Interledger 2020: Access

There’s been a call for year-end blog posts in the Interledger community. Following a tradition that other successful projects have adopted, members of the Interledger community have written up their thoughts on Interledger’s progress and roadmap.

I spend a lot of time working on Interledger, and I spend a lot of time using Interledger. I hope this blog post gives some valuable perspective on the Interledger project from somebody who is both an Interledger contributor and one of the earliest Interledger users.

Header photo by Video LUT App on Unsplash

We’ve come a long way

Before listing areas that could use improvement, I want to highlight some of the big triumphs.

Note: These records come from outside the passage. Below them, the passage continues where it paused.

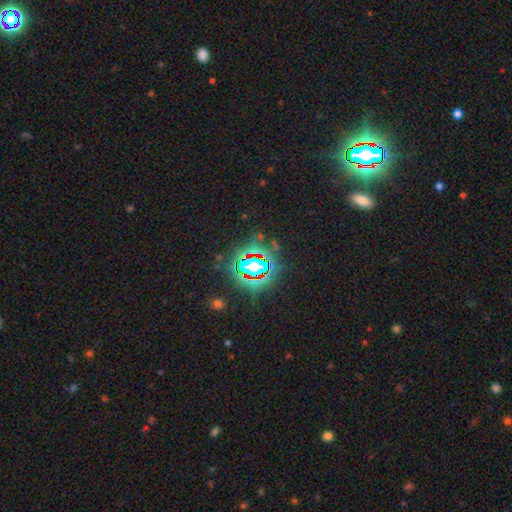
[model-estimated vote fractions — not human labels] A star or artifact, not a galaxy (81%).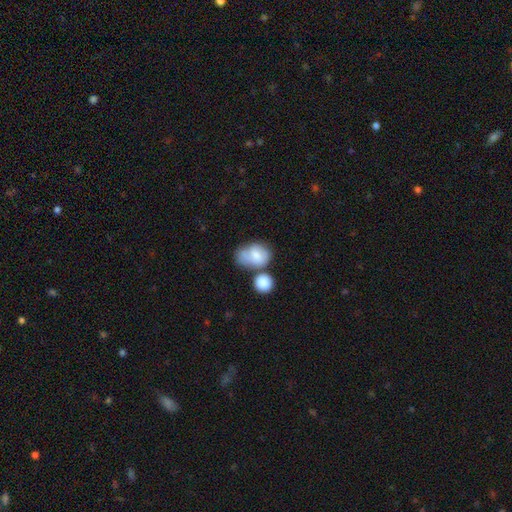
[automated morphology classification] A smooth galaxy with no disk features (70%) that is in between round and cigar-shaped (72%).

Vote fractions:
- Smooth or featured? smooth: 70% / featured or disk: 23% / star or artifact: 8%
- How rounded? in between: 72% / round: 27% / cigar-shaped: 1%
- Merging? none: 32% / merger: 29% / minor disturbance: 25% / major disturbance: 13%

*We have a live network:* This is a big one. For a long time there was nobody using Interledger in practice. Not only were we lacking real-world feedback, there was also nothing to stop us from rewriting the specs every few months. Now there are people who have a financial interest in making sure the network doesn’t go down.

We have multiple companies involved: There was a time when Interledger was just a Ripple project. This wasn’t the best look for Interledger, because an open protocol should involve people of many different interests and backgrounds. In addition to Ripple’s Xpring, we now have Coil, Puma, Cinnamon, XRPTipBot, Gatehub, and more.

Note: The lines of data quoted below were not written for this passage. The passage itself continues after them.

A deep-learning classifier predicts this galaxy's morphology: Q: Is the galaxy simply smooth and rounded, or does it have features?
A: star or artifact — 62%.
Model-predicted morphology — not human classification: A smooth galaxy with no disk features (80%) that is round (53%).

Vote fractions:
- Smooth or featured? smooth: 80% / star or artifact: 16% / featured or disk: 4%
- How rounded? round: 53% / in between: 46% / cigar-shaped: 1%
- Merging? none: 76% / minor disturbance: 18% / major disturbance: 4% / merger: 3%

We have (some) scale: The peak Interledger throughput that Coil experienced this year was 3k packets per second. That’s higher than the average transactions per second of Visa! The amounts were many orders of magnitude smaller, but our experience has answered a lot of questions about how best to scale Interledger. Now that we can effectively horizontally scale connectors, the sky’s the limit! Efficiency and interoperability are the foundation that a better financial system can be built on.

We have stable implementations: Interledger.js has been crucial for Coil. It lets us keep moving fast, and without JavaScript we wouldn’t be able to make Web Monetization work (did you know that the Coil extension runs the entire Interledger stack in your browser?). Now that we have a Rust implementation as well, we can start to push the limits on Interledger’s performance.

What's next?

Interledger has such a broad application that it can be tough to direct our focus. The problem space of Interledger is “anything where money has to move.”

In the next year, however, I have some specific goals that I’d like to see us achieve as a community.

We need a way for individuals to get direct Interledger access

Right now, all Interledger access for individuals is through graphical interfaces. Wallets like Gatehub and XRPTipBot use Interledger under the hood, but it’s exposed through the web UI rather than low-level APIs.

This can offer a really easy experience, but it’s not complete. Developers need a way to interface with the low-level Interledger functionality.

Companies can get raw Interledger access (ILP over HTTP) by peering with an existing network participant manually, but it requires them to run a lot of Interledger infrastructure.

Some people on the network are also running community connectors that peer over low-trust crypto, but the settlement integrations are a little rusty and it’s unclear whether existing financial services regulations would apply to such connectors.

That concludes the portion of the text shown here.